WFH adalah fasilitas yang diberikan oleh perusahaan. Fasilitas WFH ini mengizinkan Anda untuk bekerja dari rumah selama beberapa hari dalam satu minggu. Fasilitas WFH ini dapat digunakan untuk untuk sekedar mengganti suasana dari suasana kantor atau menyelesaikan beberapa pekerjaan dengan lebih terfokus.

 

Walaupun bekerja dari rumah, Anda akan tetap tunduk pada aturan perusahaan. Misalnya, tetap dapat dihubungi selama jam kerja. Masing-masing perusahaan memiliki aturan yang berbeda-beda mengenai WFH tersebut. Sebagian perusahaan menetapkan berapa lama batas hari seorang karyawan bisa mengambil WFH.

 

Kini, beberapa perusahaan menerapkan sistem WFH secara bergantian kepada para karyawannya. Sistem ini diterapkan agar perusahaan dapat berjalan dengan tetap memperhatikan protokol kesehatan pencegahan COVID-19. Di luar itu, beberapa perusahaan ada juga yang masih mempertahankan kebijakan untuk seluruh karyawan.

 

Remote Working

 

Jauh sebelum pandemi berlangsung, remote working sudah banyak dilakukan di berbagai kalangan, khususnya bagi para freelancer. Berbeda dengan WFH, remote working memberikan kebebasan untuk tidak terikat dengan aturan perusahaan.
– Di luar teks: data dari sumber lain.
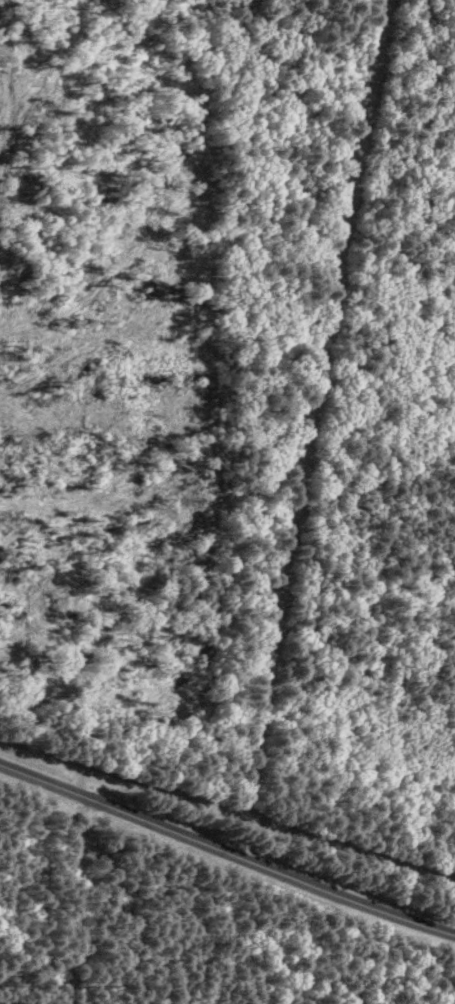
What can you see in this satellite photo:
road: (156, 432)
road: (226, 854)

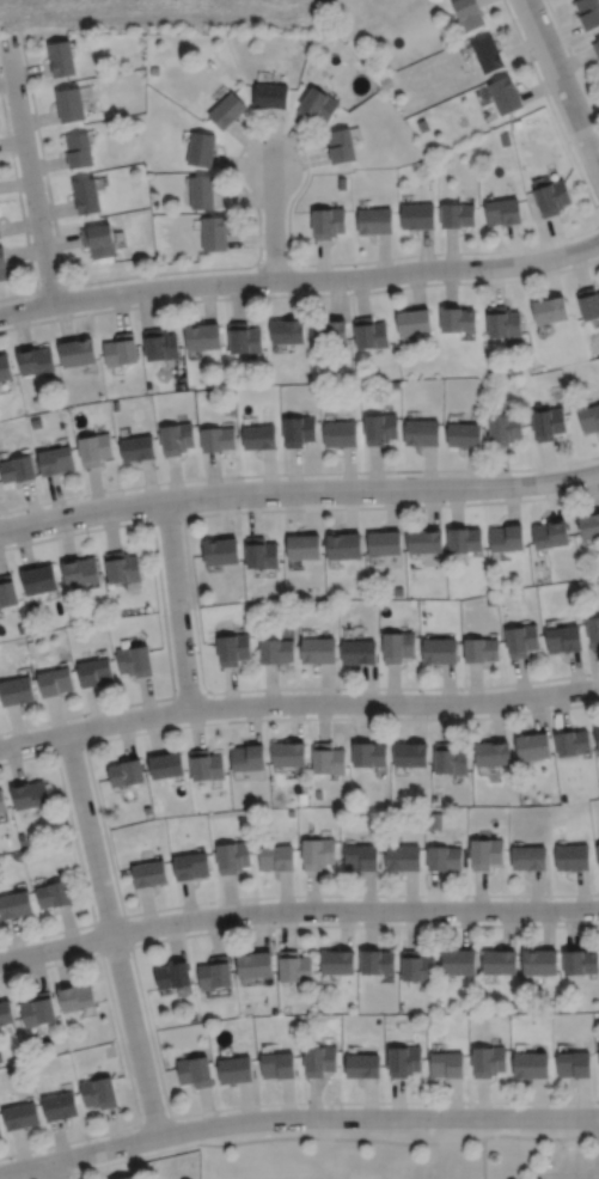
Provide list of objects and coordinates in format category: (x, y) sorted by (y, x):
building: (588, 12)
building: (467, 13)
crop: (167, 15)
building: (596, 48)
building: (488, 54)
building: (61, 59)
road: (561, 84)
building: (270, 95)
building: (505, 95)
building: (69, 105)
building: (317, 105)
building: (226, 110)
building: (340, 146)
building: (200, 149)
building: (78, 151)
road: (29, 170)
building: (201, 192)
building: (86, 196)
building: (551, 198)
building: (502, 212)
building: (416, 216)
building: (456, 216)
building: (374, 221)
road: (273, 223)
building: (326, 223)
building: (214, 234)
building: (0, 236)
building: (98, 241)
building: (2, 265)
road: (300, 279)
building: (588, 303)
building: (549, 311)
building: (457, 320)
building: (502, 322)
building: (413, 323)
building: (328, 331)
building: (286, 332)
building: (370, 333)
building: (202, 337)
building: (244, 339)
building: (160, 345)
building: (120, 350)
building: (77, 353)
building: (34, 361)
building: (5, 368)
building: (395, 383)
building: (35, 401)
building: (114, 405)
building: (589, 418)
building: (35, 423)
building: (548, 423)
building: (379, 429)
building: (503, 429)
building: (297, 431)
building: (420, 432)
building: (339, 434)
building: (463, 435)
building: (258, 437)
building: (175, 439)
building: (217, 440)
building: (136, 449)
building: (93, 450)
building: (55, 461)
building: (17, 469)
road: (298, 490)
building: (589, 526)
building: (550, 533)
building: (506, 537)
building: (463, 540)
building: (424, 541)
building: (383, 544)
building: (343, 545)
building: (303, 546)
building: (220, 551)
building: (261, 553)
building: (121, 567)
building: (80, 570)
building: (39, 579)
building: (7, 591)
road: (177, 605)
building: (592, 631)
building: (520, 639)
building: (563, 639)
building: (397, 645)
building: (233, 649)
building: (480, 649)
building: (318, 650)
building: (439, 650)
building: (357, 651)
building: (275, 652)
building: (134, 661)
building: (95, 673)
building: (55, 681)
building: (17, 691)
road: (394, 703)
road: (94, 726)
building: (597, 737)
building: (571, 742)
building: (532, 745)
building: (288, 753)
building: (492, 753)
building: (368, 754)
building: (410, 754)
building: (248, 757)
building: (449, 758)
building: (327, 759)
building: (166, 765)
building: (207, 767)
building: (126, 772)
building: (29, 794)
building: (2, 802)
building: (22, 837)
building: (317, 852)
building: (597, 852)
building: (485, 853)
building: (232, 857)
building: (360, 857)
building: (402, 857)
building: (442, 857)
building: (529, 857)
building: (572, 857)
building: (275, 858)
building: (191, 865)
building: (149, 874)
building: (53, 895)
building: (14, 905)
road: (354, 909)
road: (112, 934)
road: (56, 946)
building: (498, 960)
building: (337, 961)
building: (458, 961)
building: (539, 961)
building: (580, 961)
building: (376, 962)
building: (254, 964)
building: (295, 967)
building: (417, 967)
building: (214, 973)
building: (173, 975)
building: (75, 996)
building: (38, 1009)
building: (6, 1012)
building: (318, 1060)
building: (488, 1060)
building: (402, 1061)
building: (446, 1064)
building: (530, 1064)
building: (573, 1064)
building: (277, 1065)
building: (362, 1066)
building: (235, 1069)
building: (194, 1071)
building: (99, 1092)
building: (59, 1106)
building: (21, 1115)
road: (377, 1116)
building: (0, 1130)
road: (519, 1137)
road: (274, 1138)
park: (404, 1153)
road: (79, 1155)
parking lot: (566, 1165)
road: (55, 1170)
park: (367, 1176)
building: (128, 1177)
road: (571, 1178)

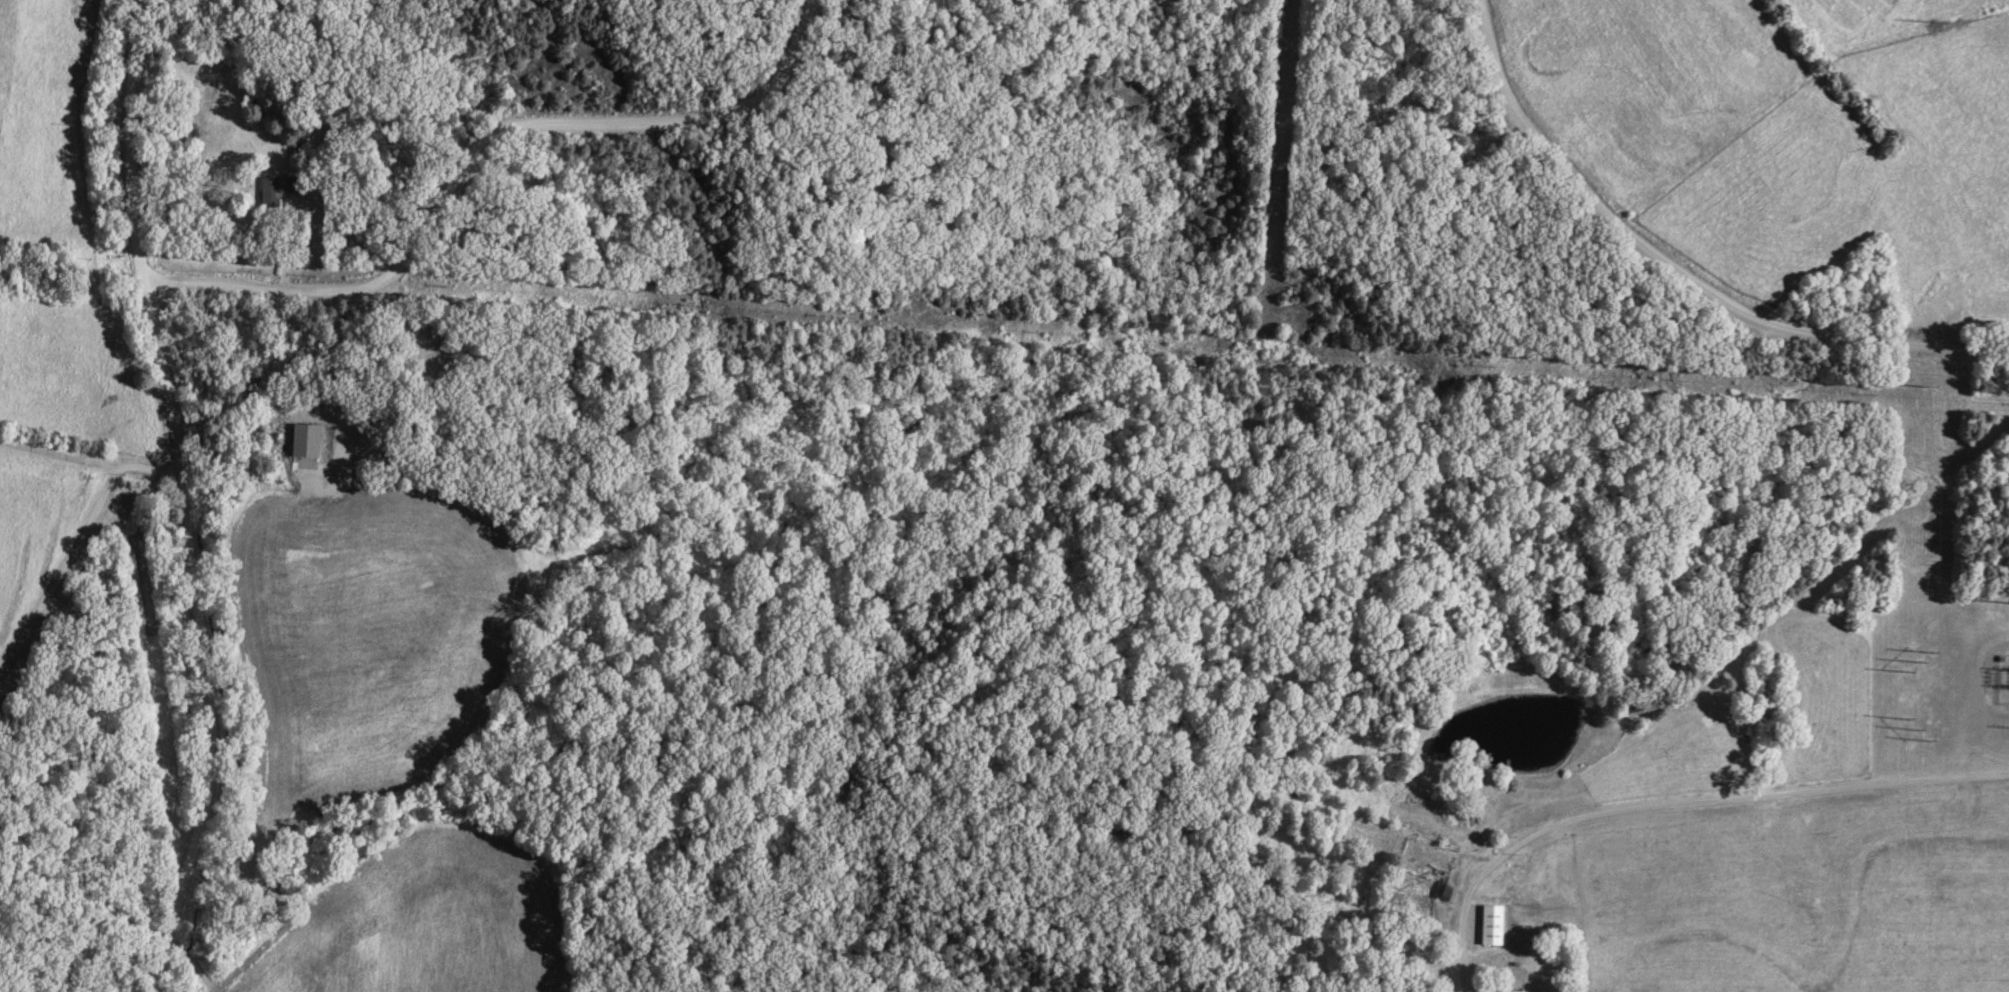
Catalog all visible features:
power tower: (1935, 23)
road: (479, 144)
building: (277, 190)
road: (1677, 273)
power tower: (1926, 385)
building: (304, 442)
road: (93, 469)
road: (190, 496)
road: (65, 582)
power tower: (1919, 661)
power substation: (2002, 678)
power tower: (1916, 729)
road: (1678, 804)
building: (1442, 893)
building: (1491, 926)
Hal ini karena Anda dapat bekerja secara jarak jauh tanpa harus ke kantor sama sekali.

 

Bekerja jarak jauh membutuhkan serangkaian kemampuan, sumber daya, dan keterampilan yang berbeda. Anda harus memiliki rasa inisiatif dan kemampuan manajemen waktu yang sangat baik. Remote working membebaskan Anda untuk mengatur bagaimana lingkungan kerja yang diinginkan. Selain itu, Anda dapat menciptakan lingkungan atau ruang kerja sesuai dengan kebutuhan.

 

Lazimnya, remote working dilakukan oleh para freelancer yang memiliki klien jauh dari tempat tinggalnya. Dengan sistem ini, sebagian besar komunikasi dilakukan secara digital melalui email, telepon atau panggilan video. Pelaku remote working sangat bergantung dengan berbagai aplikasi produktivitas, misalnya Google Suite, Slack, atau beragam aplikasi lainnya.

 

Perbedaan WFH dan Remote Working

 

Perbedaan konsep WFH dan remote working terletak pada keterikatan pekerja terhadap kantornya. Pekerja WFH tetap terikat pada aturan-aturan yang diberikan oleh perusahaan. Sedangkan remote working lebih fleksibel. WFH dapat dilakukan apabila tempat kerja Anda memang memfasilitasi karyawannya untuk bisa bekerja dari rumah.

 

Akan tetapi, Anda tetap harus mengikuti aturan yang berlaku di tempat kerja. Sedangkan, remote working memberikan Anda keleluasaan lebih banyak dalam bekerja. Anda  bekerja dari mana saja tanpa harus datang ke kantor sewaktu-waktu. Kebebasan ini membuat Anda dapat bekerja untuk banyak pihak dalam satu waktu. Namun, fleksibilitas ini juga menuntut Anda untuk dapat mengatur waktu sebaik mungkin.

 

Sebagian besar perusahaan kini menyadari bahwa kegiatan operasional masih dapat berjalan meskipun para pegawai bekerja dari rumah. Selain itu, WFH menjadi satu-satunya jalan untuk tetap menjalankan operasional seiring menjalankan protokol kesehatan.